More than Sick Lit: Representations of Chronic Illness in YAL by Darby Simpson

9/8/2021

7 Comments

 
Picture

​Darby Simpson is an English Education doctoral student at Arizona State University. She is also the Program Manager of the Writing Center and Graduate Academic Support Center at ASU’s Tempe campus, and she is a former middle school and high school English teacher. Her research focuses on literacy sponsorship and peer review practices in writing instruction and representations of chronic illness in young adult literature. 


​More than Sick Lit: Representations of Chronic Illness in YAL

Health is on many of our minds a lot these days, as we navigate life during a global pandemic. Thinking back several years, long before the days of masks, vaccinations, and strong opinions about everything Covid-19-related, I rarely thought about my health. Sure, I occasionally had minor inconveniences like a headache or a cold, but I could generally go about my life without any major restrictions related to the use of my own body. In short, I didn’t think about my health, because I didn’t have to. And even though I grew up with a cousin with spina bifida, a mother with scoliosis, and a close friend with recurring health problems, I don’t recall spending a lot of time thinking about others’ health either. Everything changed when I had a child who was born with a chronic illness. 

As I struggled through the sleepless nights that are common for parents with any new baby, I thought a lot about what it meant that my daughter would never have a “normal” life. I also tried not to think about the fact that she will likely have a much shorter life than most. I started doing some research, and eventually, I sought out guidance and understanding from an old friend that had often provided support in my life - young adult literature! I was surprised to learn how common chronic illness is in general and how little it is represented in young adult literature.

Chronic Illness Touches Most of Our Lives

The Center for Disease Control and Prevention (CDC) defines chronic diseases as “conditions that last 1 year or more and require ongoing medical attention or limit activities of daily living or both.” They also note that “six in ten adults in the US have a chronic disease and four in ten adults have two or more” and that one in four children has a chronic disease. With so many diagnoses of chronic illness documented, it is likely that most of us will experience chronic illness ourselves, will have a loved one who has a chronic illness, or both.

Chronic Illness in YAL

There are only a small number of young adult books featuring protagonists with chronic illness, and that lack of representation can be problematic. In Bishop’s (1990) “Windows, Mirrors, and Sliding Glass Doors,” she states, “Books are sometimes windows, offering views of worlds that may be real or imagined, familiar or strange...When lighting conditions are just right, however, a window can also be a mirror. Literature transforms human experience and reflects it back to us, and in that reflection we can see our own lives and experiences as part of the larger human experience.” Readers experiencing chronic illness personally or in connection with a loved one need an opportunity to see their experiences reflected in the literature they read.

◆ ◆ ◆ ◆ ◆ ◆ ◆

* _Task to complete_:
Rewrite everything from "As I struggled" down to "represented in young adult literature." in the post on chronic illness in young adult literature, changing "daughter" to "son". The entries after this point are separate material and have no connection to the post about chronic illness in young adult literature.

◆ ◆ ◆ ◆ ◆ ◆ ◆

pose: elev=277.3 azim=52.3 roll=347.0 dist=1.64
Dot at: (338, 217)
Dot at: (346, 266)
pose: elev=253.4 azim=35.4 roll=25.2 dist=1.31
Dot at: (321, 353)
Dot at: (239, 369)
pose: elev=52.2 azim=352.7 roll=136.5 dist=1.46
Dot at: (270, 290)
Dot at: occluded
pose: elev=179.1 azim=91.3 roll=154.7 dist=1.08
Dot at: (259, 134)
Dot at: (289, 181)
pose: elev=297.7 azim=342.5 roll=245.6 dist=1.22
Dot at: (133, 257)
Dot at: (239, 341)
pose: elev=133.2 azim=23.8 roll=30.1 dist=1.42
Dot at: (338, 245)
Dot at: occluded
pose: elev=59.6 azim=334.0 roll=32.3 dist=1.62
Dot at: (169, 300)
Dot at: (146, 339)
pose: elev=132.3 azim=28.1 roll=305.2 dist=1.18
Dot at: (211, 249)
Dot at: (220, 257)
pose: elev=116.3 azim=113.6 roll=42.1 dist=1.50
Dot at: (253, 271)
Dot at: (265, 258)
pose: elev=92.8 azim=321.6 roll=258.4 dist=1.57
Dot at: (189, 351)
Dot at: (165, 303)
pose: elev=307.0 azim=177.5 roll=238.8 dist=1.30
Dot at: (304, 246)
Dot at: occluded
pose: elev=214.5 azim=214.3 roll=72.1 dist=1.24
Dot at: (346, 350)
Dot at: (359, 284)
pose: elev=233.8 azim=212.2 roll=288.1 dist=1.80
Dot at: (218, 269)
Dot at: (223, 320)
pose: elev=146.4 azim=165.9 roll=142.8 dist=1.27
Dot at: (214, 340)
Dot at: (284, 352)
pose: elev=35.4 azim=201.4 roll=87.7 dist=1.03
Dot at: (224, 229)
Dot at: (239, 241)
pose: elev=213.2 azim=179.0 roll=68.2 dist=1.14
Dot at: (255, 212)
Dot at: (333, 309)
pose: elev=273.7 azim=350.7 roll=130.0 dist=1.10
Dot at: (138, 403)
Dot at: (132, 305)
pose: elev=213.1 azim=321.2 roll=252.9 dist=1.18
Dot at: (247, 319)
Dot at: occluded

◆ ◆ ◆ ◆ ◆ ◆ ◆

* _Expected answer_:
As I struggled through the sleepless nights that are common for parents with any new baby, I thought a lot about what it meant that my son would never have a “normal” life. I also tried not to think about the fact that she will likely have a much shorter life than most. I started doing some research, and eventually, I sought out guidance and understanding from an old friend that had often provided support in my life - young adult literature! I was surprised to learn how common chronic illness is in general and how little it is represented in young adult literature.